Julian Twerski lets the reader know up front that what happened to Danley was not 100% his fault, nor even a lot his fault. He happened to be there and may or may not have been able to stop it. He tantalizes from this point, hinting at the offense, and leaving the reader wondering whether the punishment will fit the crime.
Julian, caught between the demands of his sixth grade English teacher Mr. Selkirk and a father who backs the teacher up, embarks on his assignment of writing “something long” in atonement. I read an advance reader copy of Twerp. The novel, to be published on May 28, is by Mark Goldblatt who says he is a lot like Julian Twerski only not as interesting.
A book is always partly what the reader brings to it. I’ve enjoyed teaching quite a few twerps in my day although mine were in seventh and eighth grade and mostly either Protestant or Catholic instead of Jewish, but that matters little. A twerp is a twerp. And a written essay was my preferred punishment method for either children born to me or those in my classroom. I can’t say I ever got one that was book length, but some amused me like Julian’s entertained Mr. Selkirk.

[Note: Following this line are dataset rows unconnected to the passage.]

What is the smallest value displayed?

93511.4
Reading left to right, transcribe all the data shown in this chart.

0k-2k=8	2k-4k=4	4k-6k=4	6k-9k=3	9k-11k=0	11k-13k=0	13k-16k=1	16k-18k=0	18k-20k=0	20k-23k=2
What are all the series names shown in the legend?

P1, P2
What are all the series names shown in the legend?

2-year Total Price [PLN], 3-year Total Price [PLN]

One is not far into the book before realizing that Julian’s best friend Lonnie will lead him straight into trouble. Julian’s story voice rings true as he follows Lonnie into various sixth grade antics, as he decides to take Mr. Selkirk’s offer to continue his narrative to get out of doing a book report on Julius Caesar, and as he follows the crowd in ostracizing Danley Dimmel whose real name is Stanley Stimmel. He dismisses his own behavior by noting that in a perfect world Danley would not have been born “hard of hearing or soft in the head.”
Twerp, written by an adult who’s channeled his sixth-grade boy for other sixth-grade boys, is an entertaining read with occasional reminders that atonement is due for what was done to Danley Dimmel. He saves it for the end, and it’s worth waiting for.

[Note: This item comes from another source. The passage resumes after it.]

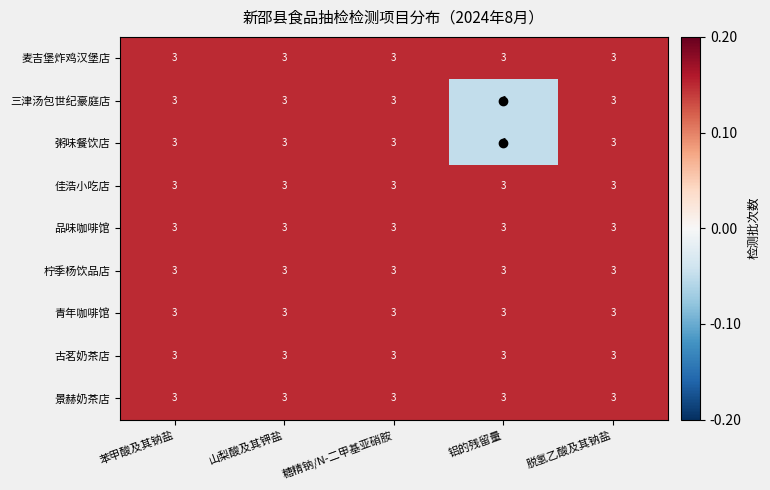

What value does the 柠季杨饮品店 series have at 脱氢乙酸及其钠盐?

3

I’ll not spoil the ending, but it brought to mind a time when I was one-on-one with a student who had indulged in the deep hurt that words can bring. Mentioning his target, I demanded, “How do you think he felt?”
“How would I know?” he answered. “I’m not him.”
I was dumbfounded and speechless at his dismissal of his victim’s feelings. His words returned to mind when I saw students deliberately being cruel to each other. I pondered on how to give students the gift of empathy. I think one answer may be in story, in reading books like Twerp where the reader becomes one with the character and actually feels his pain.